About this exercise: The data must be returned in full and exactly as given.

+++

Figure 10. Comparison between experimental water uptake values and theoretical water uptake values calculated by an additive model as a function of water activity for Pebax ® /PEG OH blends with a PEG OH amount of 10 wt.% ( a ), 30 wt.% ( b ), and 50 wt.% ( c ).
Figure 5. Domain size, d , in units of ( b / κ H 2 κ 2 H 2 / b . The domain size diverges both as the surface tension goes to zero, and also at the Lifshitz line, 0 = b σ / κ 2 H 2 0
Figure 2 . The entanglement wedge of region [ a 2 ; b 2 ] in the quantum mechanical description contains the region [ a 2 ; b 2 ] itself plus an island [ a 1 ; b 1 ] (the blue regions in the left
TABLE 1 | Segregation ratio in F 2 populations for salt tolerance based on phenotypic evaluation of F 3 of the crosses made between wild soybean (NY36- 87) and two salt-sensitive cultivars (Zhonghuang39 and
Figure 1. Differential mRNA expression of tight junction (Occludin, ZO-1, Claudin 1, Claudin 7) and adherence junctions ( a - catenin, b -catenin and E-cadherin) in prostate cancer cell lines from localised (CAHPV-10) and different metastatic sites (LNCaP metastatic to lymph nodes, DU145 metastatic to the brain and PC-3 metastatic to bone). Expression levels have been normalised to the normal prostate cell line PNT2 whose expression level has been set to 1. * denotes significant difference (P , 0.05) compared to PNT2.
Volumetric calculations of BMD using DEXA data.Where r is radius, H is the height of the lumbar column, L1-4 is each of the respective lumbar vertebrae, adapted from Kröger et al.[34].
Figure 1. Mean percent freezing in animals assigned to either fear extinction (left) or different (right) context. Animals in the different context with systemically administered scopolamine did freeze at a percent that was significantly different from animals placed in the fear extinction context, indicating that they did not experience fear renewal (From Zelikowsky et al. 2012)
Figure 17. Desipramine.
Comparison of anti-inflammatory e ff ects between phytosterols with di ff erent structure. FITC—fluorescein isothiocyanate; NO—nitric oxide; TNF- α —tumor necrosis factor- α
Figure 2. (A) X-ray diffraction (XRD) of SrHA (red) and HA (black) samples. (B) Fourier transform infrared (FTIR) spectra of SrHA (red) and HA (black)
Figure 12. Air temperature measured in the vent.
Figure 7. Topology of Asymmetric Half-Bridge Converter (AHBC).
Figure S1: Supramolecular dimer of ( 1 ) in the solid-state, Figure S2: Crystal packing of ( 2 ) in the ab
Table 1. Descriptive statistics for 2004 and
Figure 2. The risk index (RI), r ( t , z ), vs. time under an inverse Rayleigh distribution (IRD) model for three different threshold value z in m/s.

+++

Written response:
Figure 10. Comparison between experimental water uptake values and theoretical water uptake values calculated by an additive model as a function of water activity for Pebax ® /PEG OH blends with a PEG OH amount of 10 wt.% ( a ), 30 wt.% ( b ), and 50 wt.% ( c ).
Figure 5. Domain size, d , in units of ( b / κ H 2 κ 2 H 2 / b . The domain size diverges both as the surface tension goes to zero, and also at the Lifshitz line, 0 = b σ / κ 2 H 2 0
Figure 2 . The entanglement wedge of region [ a 2 ; b 2 ] in the quantum mechanical description contains the region [ a 2 ; b 2 ] itself plus an island [ a 1 ; b 1 ] (the blue regions in the left
TABLE 1 | Segregation ratio in F 2 populations for salt tolerance based on phenotypic evaluation of F 3 of the crosses made between wild soybean (NY36- 87) and two salt-sensitive cultivars (Zhonghuang39 and
Figure 1. Differential mRNA expression of tight junction (Occludin, ZO-1, Claudin 1, Claudin 7) and adherence junctions ( a - catenin, b -catenin and E-cadherin) in prostate cancer cell lines from localised (CAHPV-10) and different metastatic sites (LNCaP metastatic to lymph nodes, DU145 metastatic to the brain and PC-3 metastatic to bone). Expression levels have been normalised to the normal prostate cell line PNT2 whose expression level has been set to 1. * denotes significant difference (P , 0.05) compared to PNT2.
Volumetric calculations of BMD using DEXA data.Where r is radius, H is the height of the lumbar column, L1-4 is each of the respective lumbar vertebrae, adapted from Kröger et al.[34].
Figure 1. Mean percent freezing in animals assigned to either fear extinction (left) or different (right) context. Animals in the different context with systemically administered scopolamine did freeze at a percent that was significantly different from animals placed in the fear extinction context, indicating that they did not experience fear renewal (From Zelikowsky et al. 2012)
Figure 17. Desipramine.
Comparison of anti-inflammatory e ff ects between phytosterols with di ff erent structure. FITC—fluorescein isothiocyanate; NO—nitric oxide; TNF- α —tumor necrosis factor- α
Figure 2. (A) X-ray diffraction (XRD) of SrHA (red) and HA (black) samples. (B) Fourier transform infrared (FTIR) spectra of SrHA (red) and HA (black)
Figure 12. Air temperature measured in the vent.
Figure 7. Topology of Asymmetric Half-Bridge Converter (AHBC).
Figure S1: Supramolecular dimer of ( 1 ) in the solid-state, Figure S2: Crystal packing of ( 2 ) in the ab
Table 1. Descriptive statistics for 2004 and
Figure 2. The risk index (RI), r ( t , z ), vs. time under an inverse Rayleigh distribution (IRD) model for three different threshold value z in m/s.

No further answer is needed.